The mist filters of the above-mentioned respective examples and comparative examples were attached to the mist collecting device of the above-mentioned examples, and the collection efficiency at 0.3 μm particles and the re-scattering of mist were tested.
The results are shown in Table 1.

[0027]

[Table 1]

As is clear from Table 1, the mist filter of the comparative example showed re-dispersion of mist, but the mist filter of this example did not show re-dispersion of mist at all. Further, in the case of this example, it is apparent that the collection efficiency can be easily adjusted only by changing the number of windings of the intermediate layer.

[0029]

As described above, according to the mist filter of the present invention, it is possible to provide a mist filter which does not cause re-scattering of the collected mist liquid and has a large pressure loss and a long life. Further, according to the mist collecting device of the present invention, the mist filter can be easily replaced, and a mist collecting device suitable for using the mist filter can be obtained.

[Brief description of drawings]

FIG. 1 is a front sectional view of an embodiment of the mist filter of the present invention.

FIG. 2 is a front sectional view of another embodiment of the mist filter of the present invention.
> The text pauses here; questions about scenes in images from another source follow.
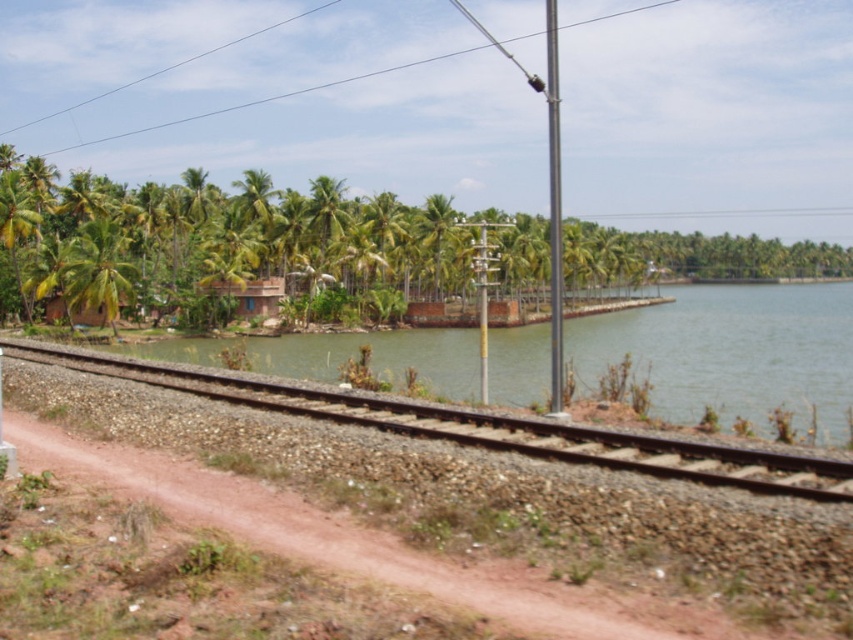
Question: Which is farther from the green leafy palm tree at center?

Choices:
 (A) green leafy palm tree at left
 (B) metallic pole at center
 (C) brown gravel track at lower center

Answer: (C)

Question: Does brown gravel track at lower center have a smaller size compared to brown clay hut at center?

Choices:
 (A) yes
 (B) no

Answer: (B)

Question: Can you confirm if green leafy palm tree at left is positioned below metallic pole at center?

Choices:
 (A) yes
 (B) no

Answer: (B)

Question: Estimate the real-world distances between objects in this image. Which object is closer to the brown gravel track at lower center?

Choices:
 (A) metallic pole at center
 (B) green leafy palm tree at left

Answer: (A)

Question: Which point is farther to the camera?

Choices:
 (A) green leafy palm tree at left
 (B) metallic pole at center

Answer: (A)

Question: Does brown gravel track at lower center lie behind metallic pole at center?

Choices:
 (A) yes
 (B) no

Answer: (B)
FIG. 3 is a front sectional view of an embodiment of the mist collecting device of the present invention.

[Explanation of symbols]

 1 Filter Element 2 Upstream Layer 3 Intermediate Layer 4 Downstream Layer 5 Reinforcing Breathable Core 10 Casing 10a Lid Part 11 Gas Inlet Port 12 Gas Discharge Port 13 Rectifying Diffusion Plate 14 Prefilter Receptor 15 Prefilter 16 Prefilter Hold 17 Support Plate 18 Storage case 18a Cylindrical ventilation wall 18b Receiving tray 19 Stop ring 20 Bolt 21 Drain receiving bottom plate 22 Drain removal 23 Shielding plate 24 Blower 25 Duct 26 Internal space 27 Mist liquid

Claims (5)

[Claims] 1. A mist filter for separating a mist in a gas by passing a gas flow through a tubular filter element, wherein the filter element has a three-layer structure of an upstream layer, an intermediate layer and a downstream layer for the gas flow. A mist filter, wherein the intermediate layer is formed into a fine fiber layer, the upstream layer is formed into a fiber layer thicker than the intermediate layer, and the downstream layer is formed into a fiber layer thicker than the upstream layer. 2. The upstream layer has a fiber diameter of 3 to 10 μm, the intermediate layer has a fiber diameter of 0.5 to 3 μm, and the downstream layer has a fiber diameter of 1 μm.
The mist filter according to claim 1, wherein the mist filter is made of fibers having a fiber diameter of 0 to 50 µm. 3. The mist filter according to claim 1, wherein the upstream layer and the intermediate layer are made of a glass fiber layer, and the downstream layer is made of a nonwoven fabric of thermoplastic resin fibers. 4. A storage case comprising a tubular vent and a tray suspended from a support plate is disposed in a casing having a gas inlet and a gas outlet, and the storage case is provided with the storage case. A mist collecting device, wherein the mist filter described in 1 above is detachably accommodated. 5. A shielding plate is provided in the vicinity of the gas discharge port, an inclined drain receiving bottom plate is provided at the bottom of the casing, and a drain drain is provided at the bottom of the bottom plate. The mist collecting device described in 1.